マラード公妃は不機嫌な表情で押し黙ったが、すぐにまた喋りだした。
「アメリア王女、あたしはあなたの繰り上がりを祝いにも来たけど、急いで話したいことも幾つか持ってきたのよ。これはそのうちのひとつ」
「あとにしてください。何だってこんなところで話そうとするんです」
ここ何ヶ月かぶりに訪れた、ようやく肩の力の抜ける場に執務の話を持ちこまれ、その声が少々尖る。
「だって、いまリナ=インバースが持ってきた情報と、あたしが話したいことが無関係ではないもの。聞かれると、まあ多少は困るけど、あたしはリナ=インバースを信用しているわ」
「それはありがたい話だけどね………」
リナが困ったように鼻の頭をかいて、アメリアを見た。
「なんなら席外してもいいわよ? そろそろ家のほうに―――」
「今日は泊まっていってくれるんじゃないんですか !? 」
アメリアが悲鳴のような声に、リナは肩をすくめる。
「だって、普段使わせてもらっている部屋にはアセリアとユレイアがいるんでしょうが。それに何かね、今日あたりリアが帰ってきそうな予感がすんのよ。入れ違いになるのも嫌な話だし」
「それにしたって、もうちょっといてくださいよう」
「んー?」
リナはイルニーフェに視線を投げた。
「あたしが悪かったわ」
イルニーフェはあっさりと降参した。
「リナ=インバースにも聞いてほしかったのよ。あなたたちがそれをどう思うかはどうあれね」
「そういうことは早く言ってください」
ものすごく不機嫌にそう答えたアメリアの背中を軽く叩いてなだめ、ゼルガディスが話を促した。
「で―――?」
「話を蒸し返すようで悪いけれど、本当にセイルーンでオリハルコンは採れないのかしら?」
「採れません」
「んーもー、アメリア。あんたちょっと落ち着きなさいって。ケンカ腰でどうすんの。相手がイルニーフェだから、すぐに大ゲンカになるじゃないのよ」
「………リナ=インバース、それはフォローのつもりなの?」
「当たり前でしょ。ここで煽ってどーすんの」
「………そう」
イルニーフェは憮然として呟くと、腹を括って重要機密を暴露することにした。
「ここ何ヶ月かで、ラルティーグとクーデルアの二国にオリハルコン鉱脈が見つかっているわ」
「それはたしかか?」
公妃は小さく頷いた。
「マラードの情報網に引っかかってきた事実よ。ここまでは確かな話。そして、これから先は推測。―――新たに見つかった鉱脈、あたしたちはカルマートにもそれがあると予測した。リナ=インバースの話から、それが事実だとわかったわ。そしてマラードでも以前からオリハルコンが採れる。あたしの知りたいとこを知るには話しておく必要があるから言うけれど、マラードの鉱脈はセイルーンとの国境沿いに位置するのよ。
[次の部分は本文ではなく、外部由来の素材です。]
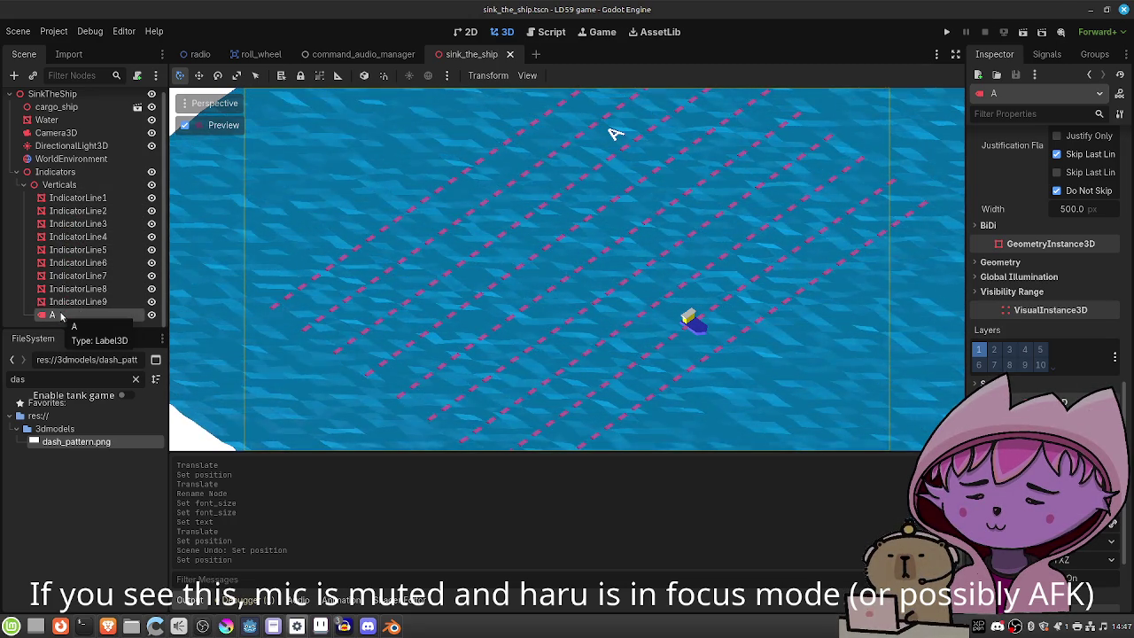
Add a Node3D child named Horizontals under the Indicators group.
{"action": "left_click", "coordinate": [59, 184]}
{"action": "right_click", "coordinate": [57, 173]}
{"action": "left_click", "coordinate": [78, 182]}
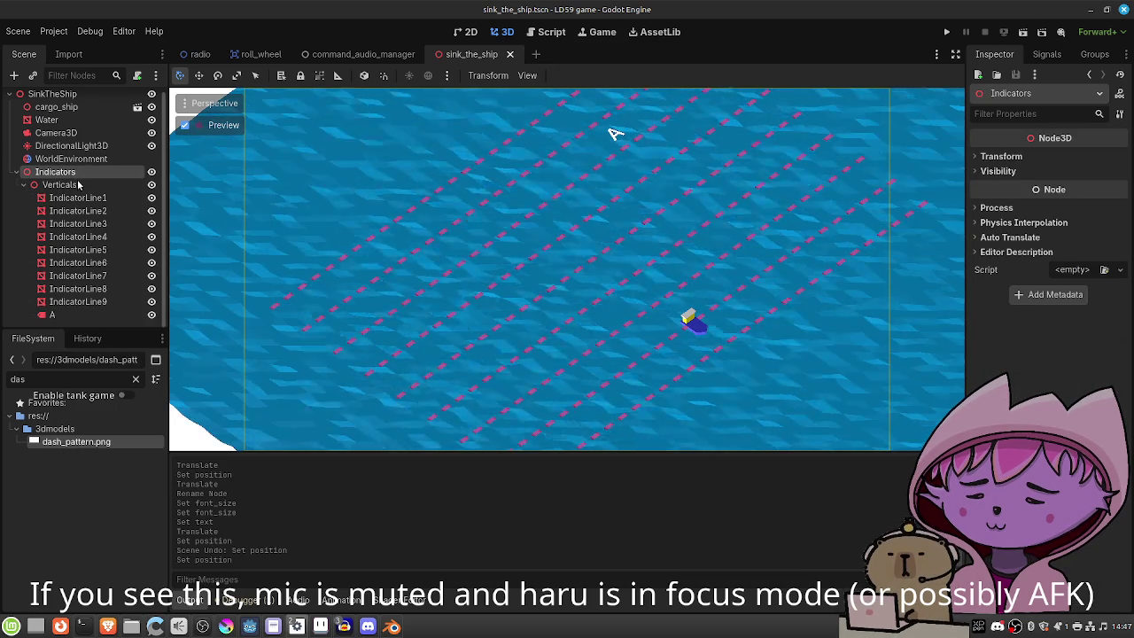
{"action": "type", "text": "node3d"}
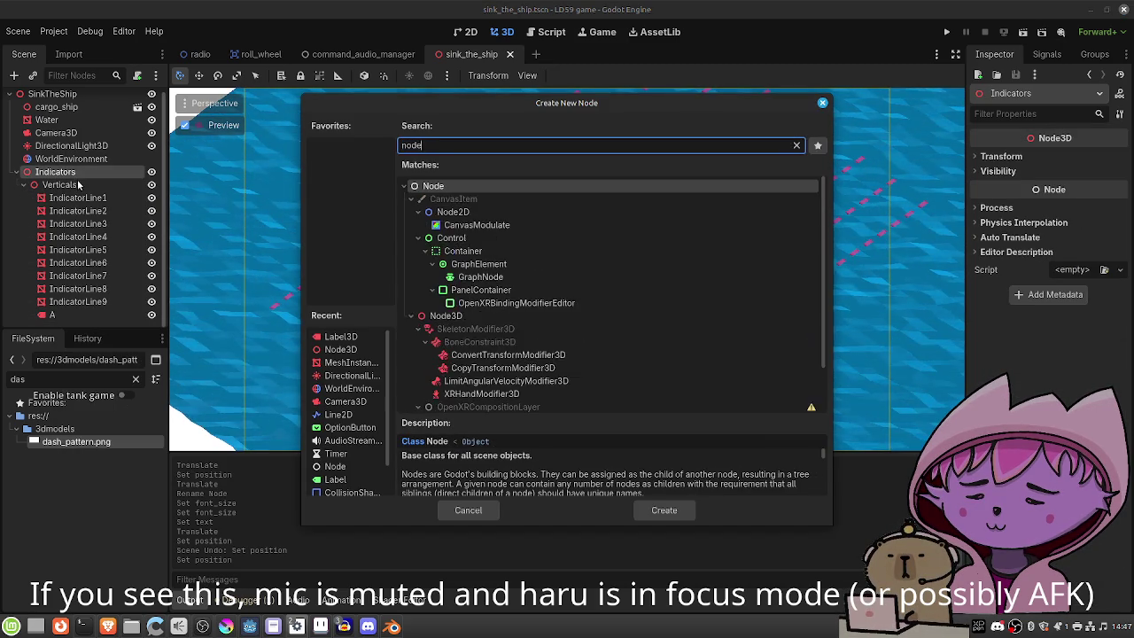
{"action": "key", "text": "Return"}
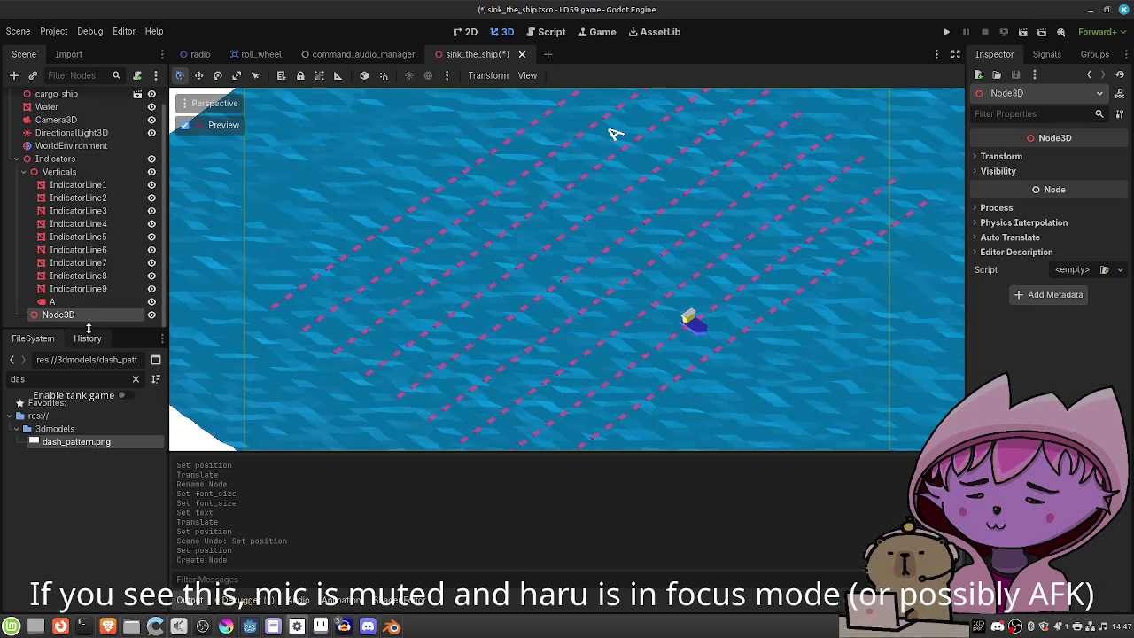
{"action": "double_click", "coordinate": [87, 316]}
{"action": "type", "text": "Horizontals"}
{"action": "key", "text": "Return"}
そして新たに見つかったクーデルアの鉱脈も。他の二国を含めたこの四つの国の共通点は何か。それはこのセイルーンの周辺にある国だという事よ。
―――もう一度聞くわ、セイルーンでオリハルコンは採れないの?」
「領主が隠匿しているならともかく、採れたという話は聞いていません」
そう答え、疲れたように嘆息したアメリアに代わって、ゼルガディスが問うた。
「イルニーフェ、いまのお前の話には矛盾点がある。同じ周辺国のゼフィーリアとエルメキアはどうした」
「その二国は違うわ」
「なぜそう言いきれる」
「この王都セイルーンを中心に一定半径の円を描いた場合、この二つの国だけが入らないのよ。こういう偶然の一致とか、法則性とかを見出すのは嫌いなんだけれど、仕方がないわ。セイルーン国内でこの円周上に存在するラムリア領やエスタス領では、オリハルコンが採れたり、新たな鉱脈が見つかったりしていないのかしら?」
「ラムリア領に―――」
「エスタス領だと………?」
アメリアとゼルガディスの表情が変わった。
「採れるのかしら?」
得たりとばかりのイルニーフェの言葉に、アメリアは激しく首を横にふった。
「そんな報告はのぼってきていません。ちょっといま、別件でこの二つの領の名前が出てきていて………ゼルガディスさん、これは、どういう―――」
「待て、関係があるかわからん」
アメリアを制すると、ゼルガディスはその氷蒼の瞳をイルニーフェとリナたちに向けた。
「こちらからも質問していいか」
「まだこちらの問いにも完全には答えてもらってないけれど………まあ、いいわ」
「あたしたちも? 答えられる質問じゃなきゃやーよ」
「聞きたいことはひとつだけだ――――イルニーフェ、マラード領にデーモンは出ているか? リナ、ここに来る途中、デーモンに遭遇しなかったか?」
「………したわね」
リナの顔が真剣なものになった。イルニーフェはより一層、渋面をつくる。
「その話の流れからすると、別件というのはデーモン出没による討伐隊の派遣要請なのかしら?」
「答えになってないぞ」
「嫌な人ね。そうよ。マラードでは数ヶ月前からデーモンによる被害が多発しているわ。近衛兵まで借りだして駆除にあたっているところよ。今回は祝賀を述べる他に、オリハルコンの件とデーモンの件で相談したかったから来たの」
リナが思わしげに視線をさまよわせ、唇に指をあてる。
「こちらでも、帰ってくる途中でデーモンにぶちあたったわ。ただの野良デーモンだと思って適当に片づけたけど、思えばあの街を出てからすぐだったわね」
「これは偶然の一致なの?」
「偶然って三度までって言わないか?」
イルニーフェの独り言にのんびりガウリイが答えを返し、思い切り嫌そうな目で見られた。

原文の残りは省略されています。